Again, ProxyHam was under development for more than a year and Caudill was excited for it to go public. Now that's all gone, and there's nothing to suggest this was his intention.

Rather, given the state of things as they pertain to privacy and legal matters here in the U.S., it appears that his hand was forced – legally – complete with gags and destruction orders.

If a government agency killed this project, then it's a sad day for privacy and security research.

Salted Hash as reached out to DEF CON to see if they can offer any additional details. Updates to this story are on page two.

[Note: The original article is on page one.]


Shortly after this story was posted, readers on Twitter pointed out that there doesn't appear to be an FCC license for Caudill listed. Salted Hash has reached out to confirm the status, because it is possible the FCC intervened on the talk for that reason, or because there were devices for sale. (Thanks: @t0x0pg & @Err0r10 )

Another reader noted that using the devices would violate FCC rules, but there have been other talks where such a conflict potentially exists, and those were not canceled.

Shortly after this update was posted, Caudill responded to questions about the FCC stating that no, licensing had nothing to do with it. The 900MHz licensing was something they were just starting to look at, but the ProxyHam devices were limited to 1Watt as required by the FCC.

"Proxyham devices did not break the FCC standards as the 900MHz antennas were capped at the 1-watt limit," he said.

Update 2:

When asked about patents, and if those held by Ubiquity or Intel are related to the problems he currently faces, Caudill told Salted Hash that IP related matters were not at issue.

"[There's] no IP related issues," he said. The answer was the same when it came to potential issues with the FCC.

The FCC question resurfaced because if encryption were used, it would violate FCC part 97 against amateur radio operators encrypting. There's also the issue of sales, which under FCC part 95 (sub one-watt consumer use device), requires validation – a slow and often expensive process.

Adding context, Michael Harris, Principal Security Analyst and Adjunct Instructor at the University of Missouri, commented via email:

"Many Hams have experimented with IP over ham bands, lower frequencies have throughput issues as one might expect and gear up a the 1.2 Ghz range is still too expensive. The current sweet spot is in the 800 to 900 Mhz range but is saturated by many other services fighting for that space from legacy cell phones to industrial controls doing short haul data to many spread spectrum and frequency hopping commercial radios.

"That general frequency range is a really noisy place to be and a proliferation of ProxyHam devices in that range would cause lots of problems in whatever particular band was selected. There is a huge fight over that frequency range going on already not just here but worldwide."

So if patents were not a problem, and if the FCC wasn't a problem - as confirmed by Caudill himself, why was this tool forced out of the public's reach? We may never know.

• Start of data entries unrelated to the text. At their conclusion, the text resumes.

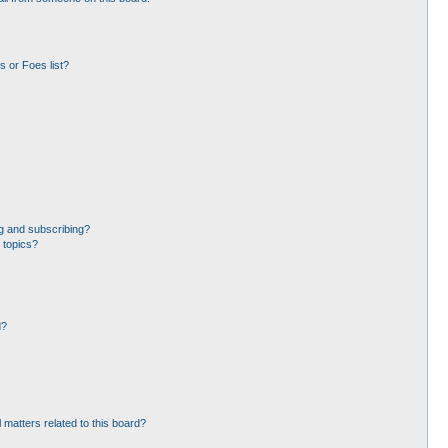
 or Foes list?
g and subscribing?
 topics?
d?
 matters related to this board?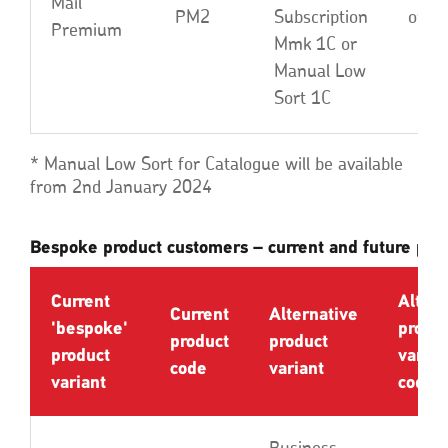
Mail
PM2
Subscription
or L
Premium
Mmk 1C or
Manual Low
Sort 1C
* Manual Low Sort for Catalogue will be available
from 2nd January 2024
Bespoke product customers – current and future prod
Current
Altern
Current
Alternative
'bespoke'
produ
product
product
product
varian
code
variant
variant
code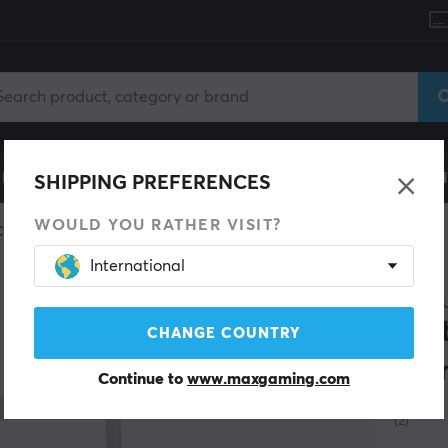
le
Gaming Chair
Mobile Accessories
Home & Lei
SHIPPING PREFERENCES
WOULD YOU RATHER VISIT?
Custom keyboard
Switch film
International
MAXC
Swi
CHANGE COUNTRY
Tra
Continue to
www.maxgaming.com
(2)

There is another possible reason, one that I felt was too extreme when I first pinned this rant: a National Security Letter.

If a NSL was issued, unless Caudill goes the way of Lavabit, he has little recourse and almost no defense against this. There have been cases where a NSLs have been used inappropriately, but it's rare to actually see proof in such cases until long after the fact.

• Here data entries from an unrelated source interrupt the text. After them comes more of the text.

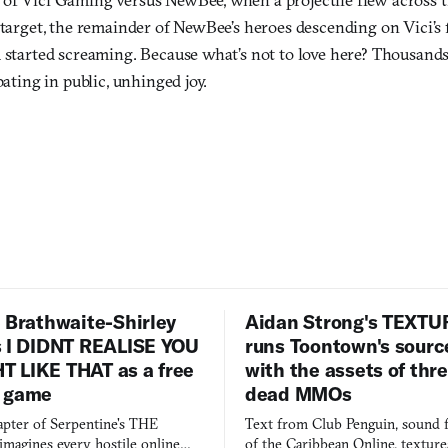
 target, the remainder of NewBee’s heroes descending on Vici’s f
d started screaming. Because what’s not to love here? Thousands
pating in public, unhinged joy.
 Brathwaite-Shirley
Aidan Strong's TEXT
s I DIDNT REALISE YOU
runs Toontown's sourc
 LIKE THAT as a free
with the assets of thr
 game
dead MMOs
apter of Serpentine's THE
Text from Club Penguin, sound 
agines every hostile online
of the Caribbean Online, textur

But again, this is pure speculation. The point of the rant was that people need privacy tools, and ProxyHam would have made a great addition to the existing mix, but now we'll never get it.

For the record, I asked Caudill about getting a NSL, Caudill would only answer, "No comment."

Update 3:

There was an AMA on Reddit about ProxyHam earlier this month, for those who don't know. Also, Rob Graham has posted his thoughts about the issue on the Errata Security blog.

Update 4:

On Tuesday, Ars Technica spoke with the EFF about this topic. General Counsel and Deputy Executive Director Kurt Opsahl told them the NSL option was as far fetched as I thought. Given he's a legal expert, I'll trust his word.